Work to be completed:
Go through the data below and return each line containing the word "зрения".

Recorded data:

-- Opening Marker --

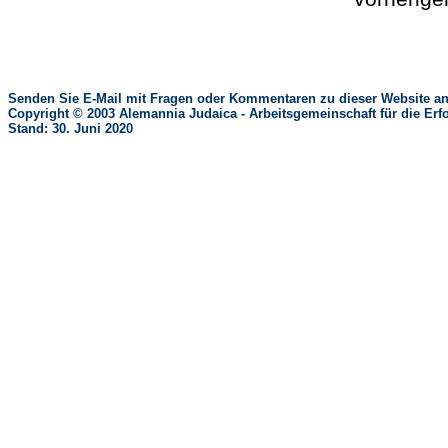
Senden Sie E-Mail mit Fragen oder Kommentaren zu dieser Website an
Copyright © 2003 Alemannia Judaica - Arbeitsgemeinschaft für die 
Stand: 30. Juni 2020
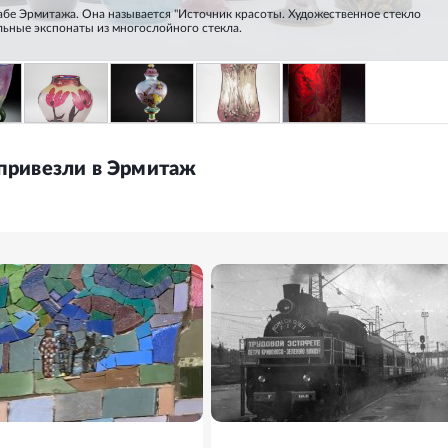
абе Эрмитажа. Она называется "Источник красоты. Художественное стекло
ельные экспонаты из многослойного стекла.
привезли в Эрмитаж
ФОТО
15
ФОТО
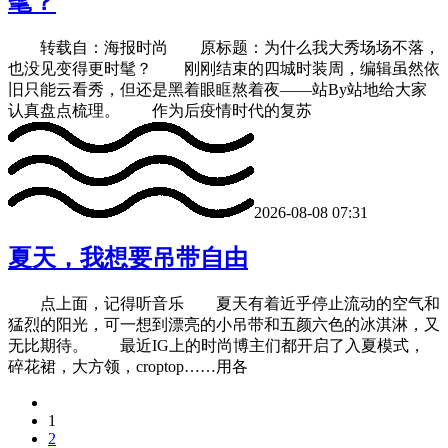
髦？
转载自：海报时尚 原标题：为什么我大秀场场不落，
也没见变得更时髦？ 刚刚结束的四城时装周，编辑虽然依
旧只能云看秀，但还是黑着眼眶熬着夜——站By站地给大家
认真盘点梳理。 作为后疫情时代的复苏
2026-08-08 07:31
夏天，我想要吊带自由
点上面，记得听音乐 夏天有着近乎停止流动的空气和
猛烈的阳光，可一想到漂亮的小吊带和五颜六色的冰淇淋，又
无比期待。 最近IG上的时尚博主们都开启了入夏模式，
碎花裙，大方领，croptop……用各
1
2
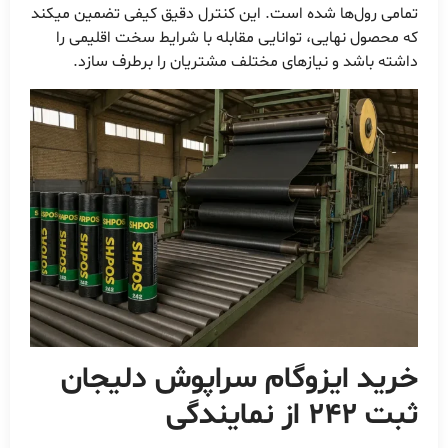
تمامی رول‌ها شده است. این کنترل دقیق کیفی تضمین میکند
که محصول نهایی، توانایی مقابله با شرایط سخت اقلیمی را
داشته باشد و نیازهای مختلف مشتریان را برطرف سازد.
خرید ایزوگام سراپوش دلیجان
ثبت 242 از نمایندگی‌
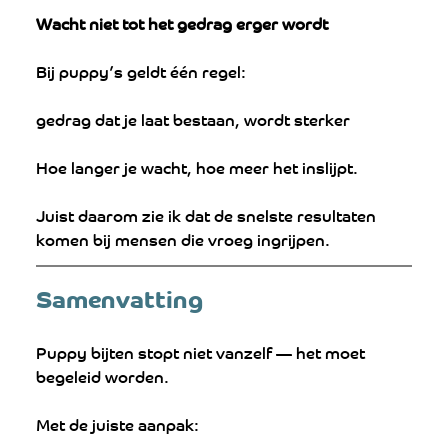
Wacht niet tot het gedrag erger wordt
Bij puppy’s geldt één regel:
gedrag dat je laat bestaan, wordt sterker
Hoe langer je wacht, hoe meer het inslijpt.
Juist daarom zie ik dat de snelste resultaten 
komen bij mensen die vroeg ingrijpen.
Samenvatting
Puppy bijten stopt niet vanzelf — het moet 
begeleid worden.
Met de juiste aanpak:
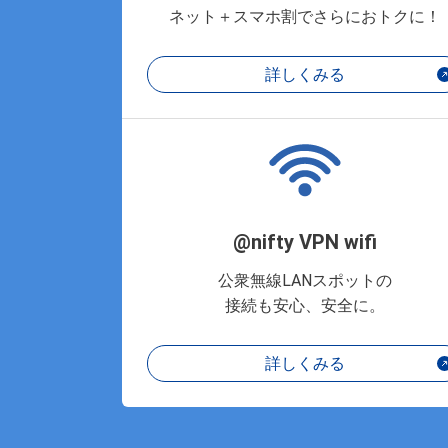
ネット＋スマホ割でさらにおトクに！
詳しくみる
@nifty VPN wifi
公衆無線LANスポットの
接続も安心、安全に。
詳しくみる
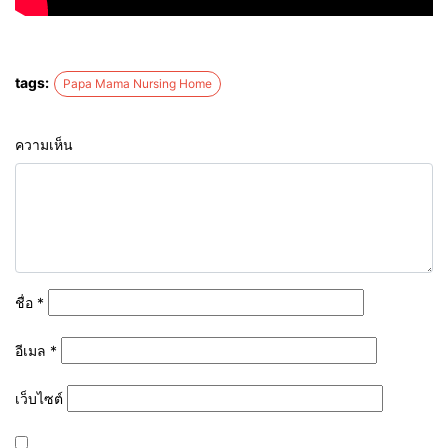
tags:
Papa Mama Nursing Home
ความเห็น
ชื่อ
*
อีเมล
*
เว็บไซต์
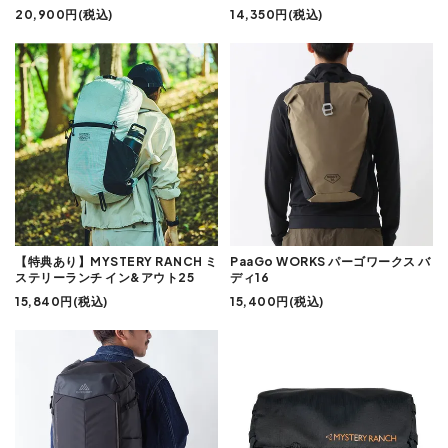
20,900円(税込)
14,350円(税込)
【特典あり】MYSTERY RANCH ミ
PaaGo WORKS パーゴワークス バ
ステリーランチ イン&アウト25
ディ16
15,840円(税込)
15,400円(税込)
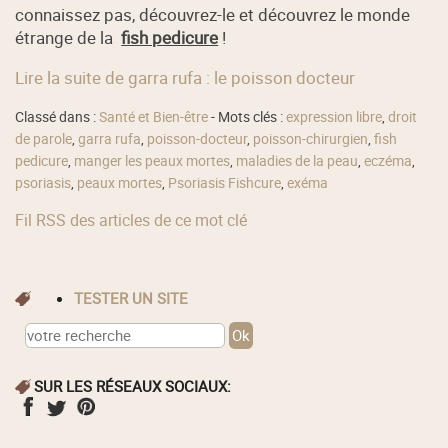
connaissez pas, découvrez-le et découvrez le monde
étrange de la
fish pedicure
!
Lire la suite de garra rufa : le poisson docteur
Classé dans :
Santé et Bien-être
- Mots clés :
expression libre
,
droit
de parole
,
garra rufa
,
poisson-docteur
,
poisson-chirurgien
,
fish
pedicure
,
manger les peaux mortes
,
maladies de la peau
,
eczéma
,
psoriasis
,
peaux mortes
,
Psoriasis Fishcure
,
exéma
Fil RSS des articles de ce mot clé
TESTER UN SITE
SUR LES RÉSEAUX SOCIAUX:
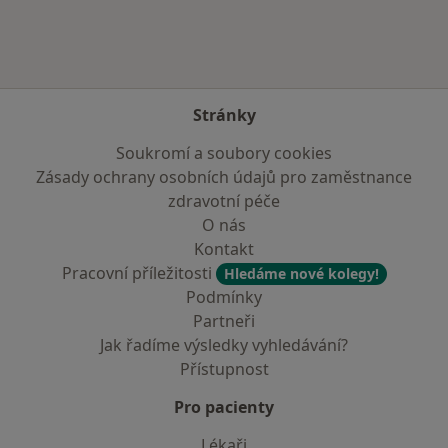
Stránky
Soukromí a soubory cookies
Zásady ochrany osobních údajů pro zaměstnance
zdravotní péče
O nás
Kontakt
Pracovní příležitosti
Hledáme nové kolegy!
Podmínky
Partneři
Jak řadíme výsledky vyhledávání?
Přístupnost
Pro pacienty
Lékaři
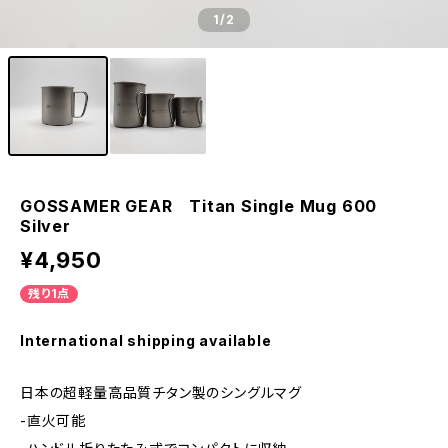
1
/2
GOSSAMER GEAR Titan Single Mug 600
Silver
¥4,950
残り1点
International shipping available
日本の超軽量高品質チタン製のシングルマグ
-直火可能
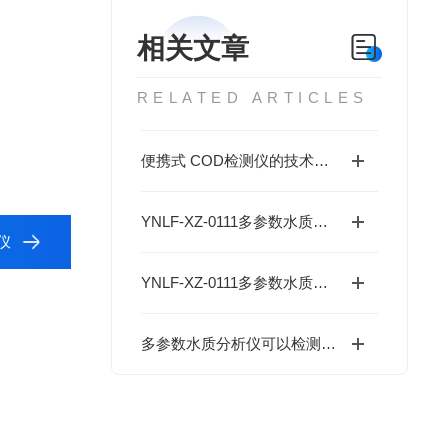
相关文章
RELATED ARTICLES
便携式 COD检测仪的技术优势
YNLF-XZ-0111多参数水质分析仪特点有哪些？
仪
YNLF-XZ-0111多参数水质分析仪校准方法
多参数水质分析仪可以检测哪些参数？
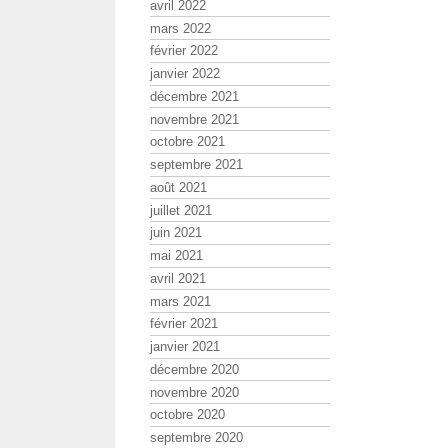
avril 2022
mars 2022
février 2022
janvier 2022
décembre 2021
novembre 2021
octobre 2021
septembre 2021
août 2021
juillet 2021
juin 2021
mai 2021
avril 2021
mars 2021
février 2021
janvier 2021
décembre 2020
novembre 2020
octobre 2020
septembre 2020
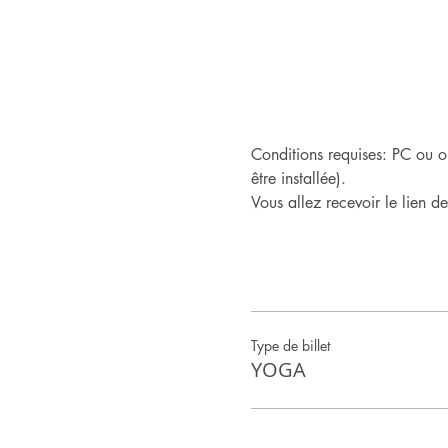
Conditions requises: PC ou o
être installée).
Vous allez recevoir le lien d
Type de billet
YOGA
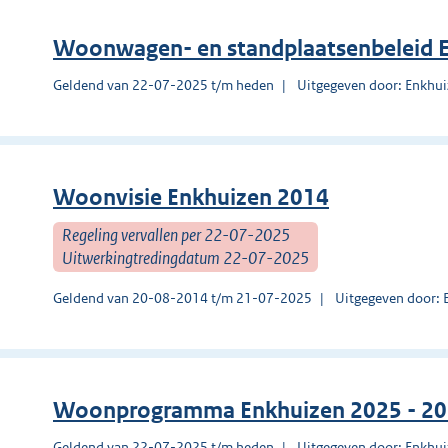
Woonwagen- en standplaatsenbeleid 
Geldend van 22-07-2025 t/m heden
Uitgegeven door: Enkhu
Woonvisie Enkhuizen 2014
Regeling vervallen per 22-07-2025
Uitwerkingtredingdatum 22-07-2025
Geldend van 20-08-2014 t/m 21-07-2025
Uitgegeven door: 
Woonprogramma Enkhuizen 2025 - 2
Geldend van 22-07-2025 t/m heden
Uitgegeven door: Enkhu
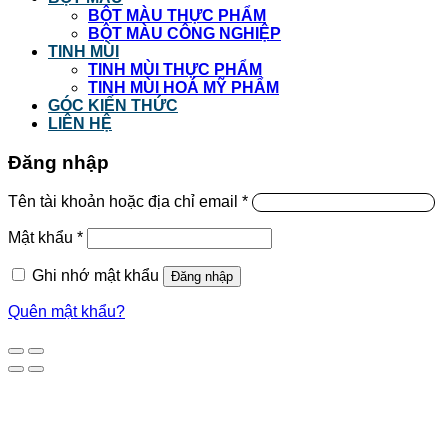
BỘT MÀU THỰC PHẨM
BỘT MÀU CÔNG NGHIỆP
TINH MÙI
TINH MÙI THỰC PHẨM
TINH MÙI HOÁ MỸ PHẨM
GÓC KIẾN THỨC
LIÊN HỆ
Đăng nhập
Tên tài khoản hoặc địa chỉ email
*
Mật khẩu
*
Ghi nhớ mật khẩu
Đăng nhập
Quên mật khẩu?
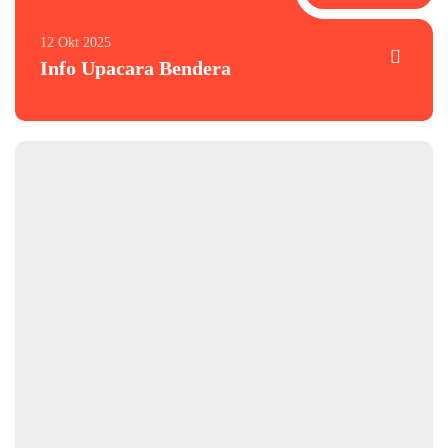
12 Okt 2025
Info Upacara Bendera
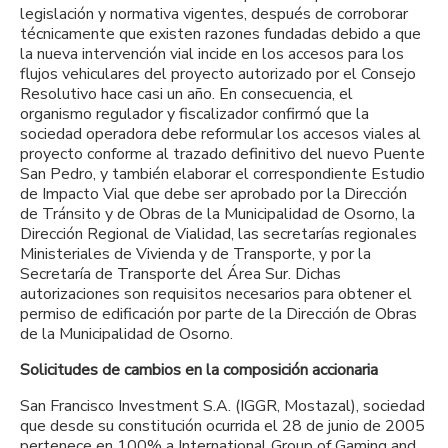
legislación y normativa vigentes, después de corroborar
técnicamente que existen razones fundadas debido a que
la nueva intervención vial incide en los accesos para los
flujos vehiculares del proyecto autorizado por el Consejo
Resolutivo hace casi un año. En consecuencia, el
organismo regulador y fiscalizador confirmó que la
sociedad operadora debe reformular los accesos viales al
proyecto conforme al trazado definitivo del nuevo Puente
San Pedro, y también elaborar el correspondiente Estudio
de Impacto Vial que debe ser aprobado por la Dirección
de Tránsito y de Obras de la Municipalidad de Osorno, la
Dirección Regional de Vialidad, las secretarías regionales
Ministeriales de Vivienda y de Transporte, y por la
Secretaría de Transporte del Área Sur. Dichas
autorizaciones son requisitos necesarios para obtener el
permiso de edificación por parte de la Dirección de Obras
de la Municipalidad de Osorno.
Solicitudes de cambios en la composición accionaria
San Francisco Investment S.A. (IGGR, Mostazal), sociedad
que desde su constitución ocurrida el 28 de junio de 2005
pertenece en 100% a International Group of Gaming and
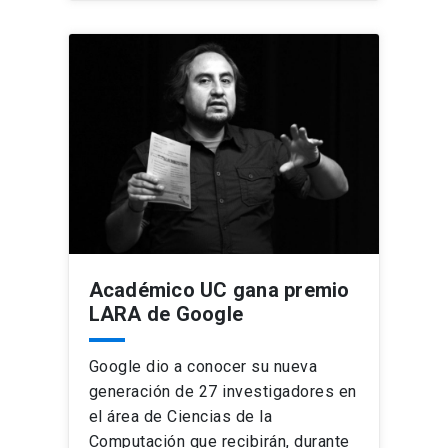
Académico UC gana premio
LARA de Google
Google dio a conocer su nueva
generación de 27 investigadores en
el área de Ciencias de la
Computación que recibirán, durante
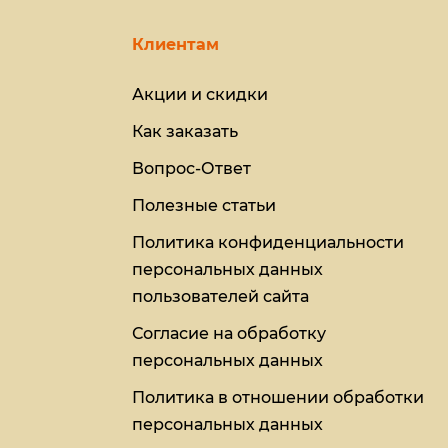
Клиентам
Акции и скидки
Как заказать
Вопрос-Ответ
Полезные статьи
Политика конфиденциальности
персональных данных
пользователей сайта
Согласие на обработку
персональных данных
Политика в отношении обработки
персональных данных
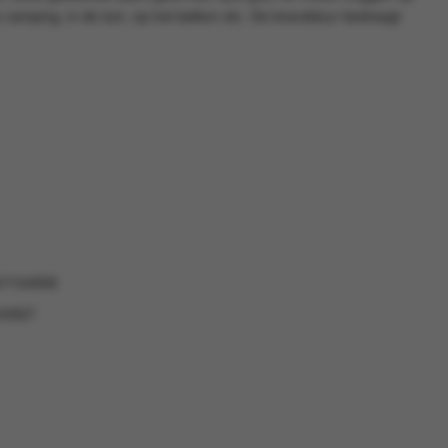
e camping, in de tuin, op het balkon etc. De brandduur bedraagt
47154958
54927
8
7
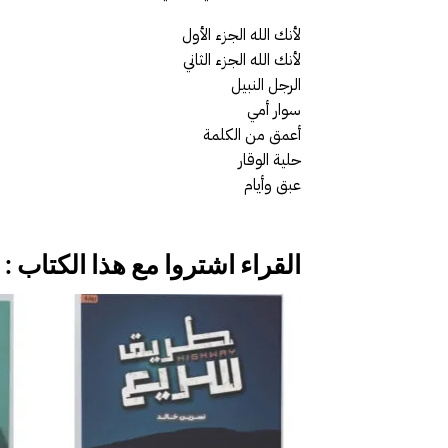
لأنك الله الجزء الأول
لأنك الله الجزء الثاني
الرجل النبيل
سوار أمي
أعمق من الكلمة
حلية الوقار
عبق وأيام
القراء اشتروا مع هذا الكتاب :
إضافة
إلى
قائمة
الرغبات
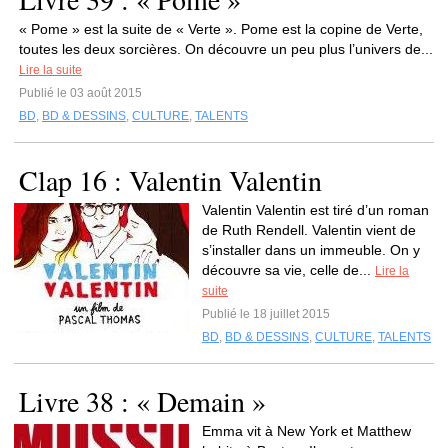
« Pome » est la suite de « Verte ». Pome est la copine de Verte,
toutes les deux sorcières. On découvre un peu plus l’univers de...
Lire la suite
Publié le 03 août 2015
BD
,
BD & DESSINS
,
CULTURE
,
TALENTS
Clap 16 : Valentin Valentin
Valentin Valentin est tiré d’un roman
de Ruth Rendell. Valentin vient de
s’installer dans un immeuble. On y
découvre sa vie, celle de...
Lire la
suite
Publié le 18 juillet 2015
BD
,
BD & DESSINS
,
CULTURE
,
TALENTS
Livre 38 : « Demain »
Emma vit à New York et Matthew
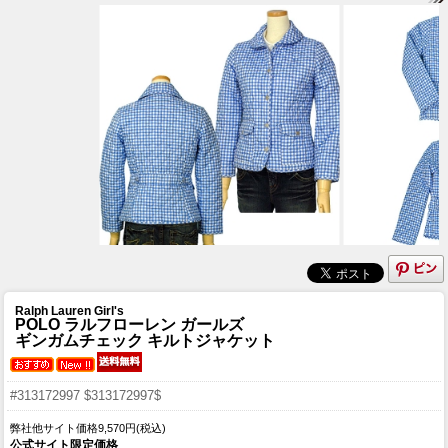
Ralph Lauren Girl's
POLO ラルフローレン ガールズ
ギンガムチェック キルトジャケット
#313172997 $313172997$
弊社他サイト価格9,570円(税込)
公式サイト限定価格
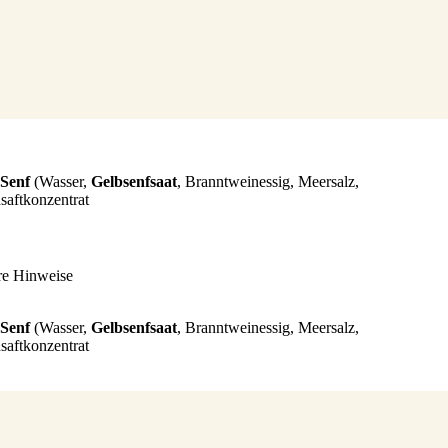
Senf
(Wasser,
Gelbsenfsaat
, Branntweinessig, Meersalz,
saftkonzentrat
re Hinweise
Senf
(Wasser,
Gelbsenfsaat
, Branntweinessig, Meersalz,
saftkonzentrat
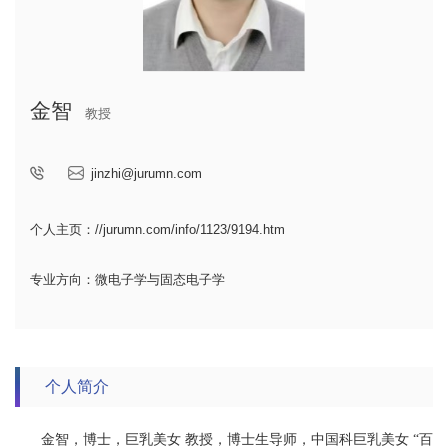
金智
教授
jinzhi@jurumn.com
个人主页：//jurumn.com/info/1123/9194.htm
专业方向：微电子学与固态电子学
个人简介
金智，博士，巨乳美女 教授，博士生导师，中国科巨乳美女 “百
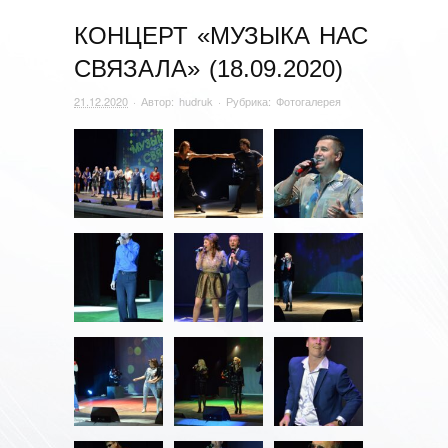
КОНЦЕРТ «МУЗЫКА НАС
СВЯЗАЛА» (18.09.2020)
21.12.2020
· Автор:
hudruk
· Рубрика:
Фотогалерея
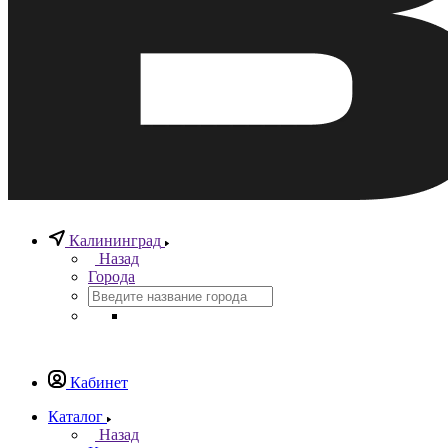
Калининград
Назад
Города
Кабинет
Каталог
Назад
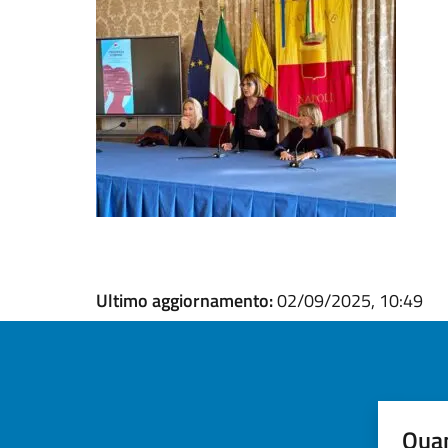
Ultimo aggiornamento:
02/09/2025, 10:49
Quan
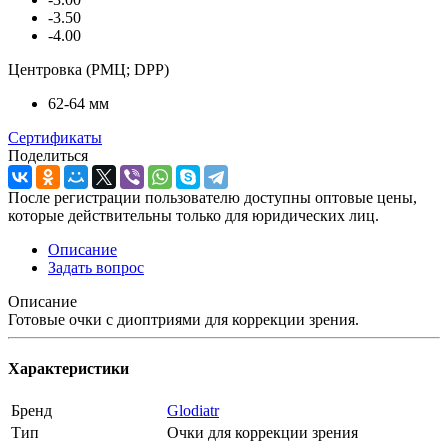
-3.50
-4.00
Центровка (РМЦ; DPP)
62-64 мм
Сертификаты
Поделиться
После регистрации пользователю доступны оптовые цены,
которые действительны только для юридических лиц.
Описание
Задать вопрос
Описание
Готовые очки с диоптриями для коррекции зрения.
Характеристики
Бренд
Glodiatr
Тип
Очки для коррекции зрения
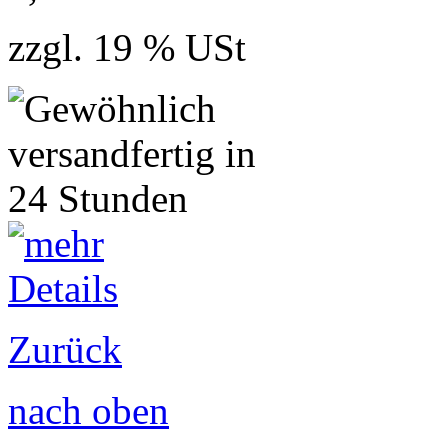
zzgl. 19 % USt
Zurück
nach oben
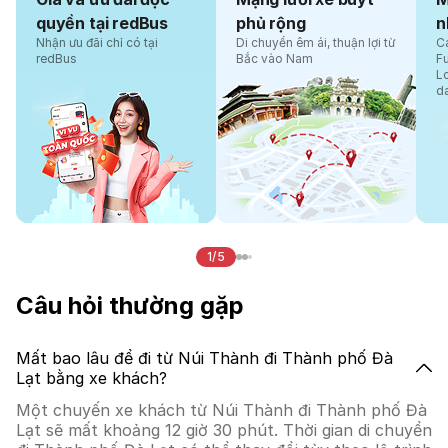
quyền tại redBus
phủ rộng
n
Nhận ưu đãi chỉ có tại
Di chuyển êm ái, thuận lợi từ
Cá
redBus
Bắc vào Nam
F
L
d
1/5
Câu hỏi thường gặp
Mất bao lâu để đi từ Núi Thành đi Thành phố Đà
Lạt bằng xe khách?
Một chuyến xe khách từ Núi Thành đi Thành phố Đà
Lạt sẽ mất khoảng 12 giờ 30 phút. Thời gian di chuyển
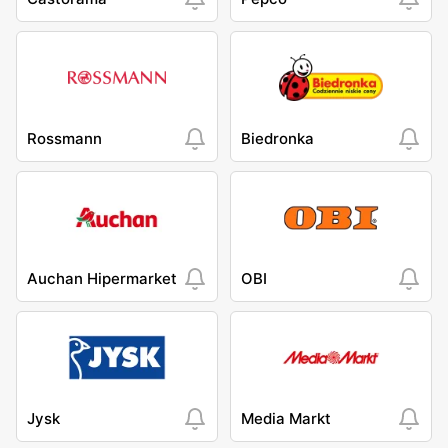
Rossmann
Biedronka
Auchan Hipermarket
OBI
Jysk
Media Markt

-- Closing Marker --

Result of the exercise:
Готовые очки с диоптриями для коррекции зрения.
Очки для коррекции зрения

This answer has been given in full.